Si il est impossible de donner un objet à un texte, ce n’est pas forcément que le texte est l’objet.
Je dors dans tes yeux universels.
Si il est difficile de sortir de l’enclos des mots les plus génériques qui soient, ce n’est pas non plus par manque d’imagination, mais plutôt du dédain pour l’imagination, pour sa magie inopérante et prétentieuse, pour les bouffées délirantes des images.
Rien. Lumière artificielle sur ton visage. Je cherche ton visage.
L’imagination fascine et est fascinante pour tout ce qu’elle ne vit pas. L’imagination est fascinée par tout ce qu’elle n’est pas et vend très bien ce qu’elle est. Elle donne le change à la mesure de sa valeur. Tu es imaginée, tu échanges ce que tu imagines, on te prend pour ce que tu imagines, vous vous imaginez. On peut parfaitement s’imaginer honnêtement, on peut en être très heureux.
J’ai dit une plaisanterie. Nous sommes tous les deux tombés dans un puits qui fuit. Tu es remontée du puits.
Il n’y a pas à proprement parler de remède à l’imagination, je ne pense même pas que ce serait souhaitable. Peu importe si la rupture du texte avec l’imagination lui amène le succès ou l’échec. Plus que de parler de texte autonome il faudrait parler de texte autistique. Ce n’est pas un texte vivant. Un texte est incapable de se donner la mort.
Je suis recouvert d’une nuit secrète. Il n’y aurait rien de ce que je n’ai pas vécu.
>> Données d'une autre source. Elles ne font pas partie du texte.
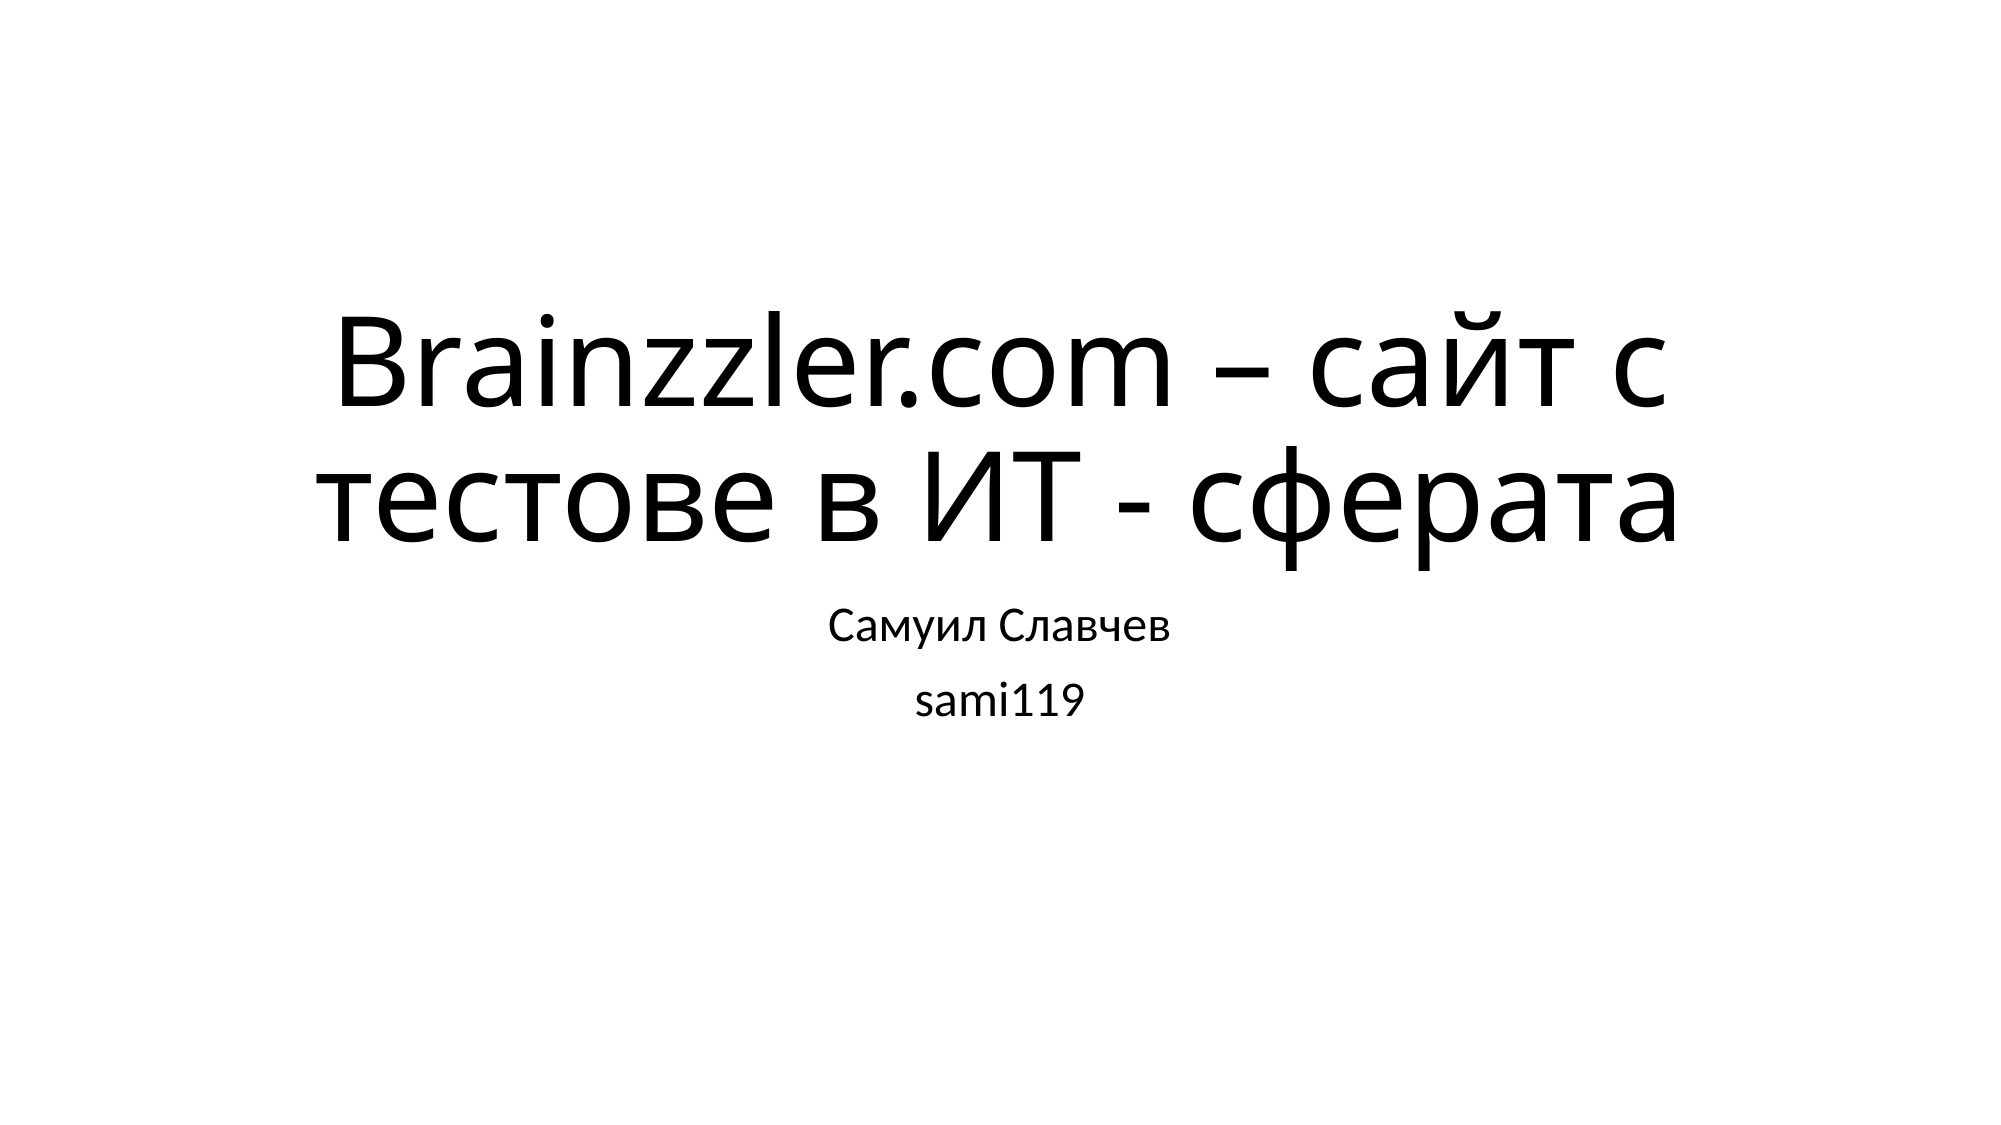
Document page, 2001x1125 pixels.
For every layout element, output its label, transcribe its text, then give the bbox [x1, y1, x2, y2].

subtitle Самуил Славчев sami119 [249, 590, 1750, 863]
title Brainzzler.com – сайт с тестове в ИТ - сферата [249, 184, 1750, 576]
Est-ce que pour autant qu’un texte sans imagination est un texte authentique et intègre, profondément concentré à se tenir debout, profondément pensé ? En fait, je ne pense pas qu’un texte se pose des problèmes d’écrivain. Je ne pense pas que le texte puisse s’estimer aussi fatigué que je le suis.
Le rien est malléable et troué.
A quoi rime toutes ces dédicaces dans ces recueils de poèmes et ces romans ? Des tentatives de séduction, des recherches de protection ? Ces textes ont donné la mort et aujourd’hui ordonnent la mort. Bien sûr qu’ils ont du sens, ils ont eu instantanément du sens et ils donnent encore du sens.
La lumière artificielle s’est éteinte. Il y a une lumière artificielle dans ce que je pense.
La donnée numérique rend le texte encore moins précieux. J’aurai été un mort heureux sans ordinateur, j’aurai même pu être croyant. Enfin, croyant autrement que je le suis. J’aurai été imaginatif et moins troublé, moins ridicule j’en suis sûr !
Le rien me roue de coups. On me roue de coups dans le noir.
Prenons l’ensemble de ces textes, maintenant imaginés et parfois non imaginés. Voilà le mien, me voilà dans un texte, fait par le texte. Nous voilà dans un tout petit ensemble de textes dans un plus grand texte. Dépendant d’un texte sans objet, d’un texte numérique infiniment désordonné.
Je dors dans tes yeux noirs universels.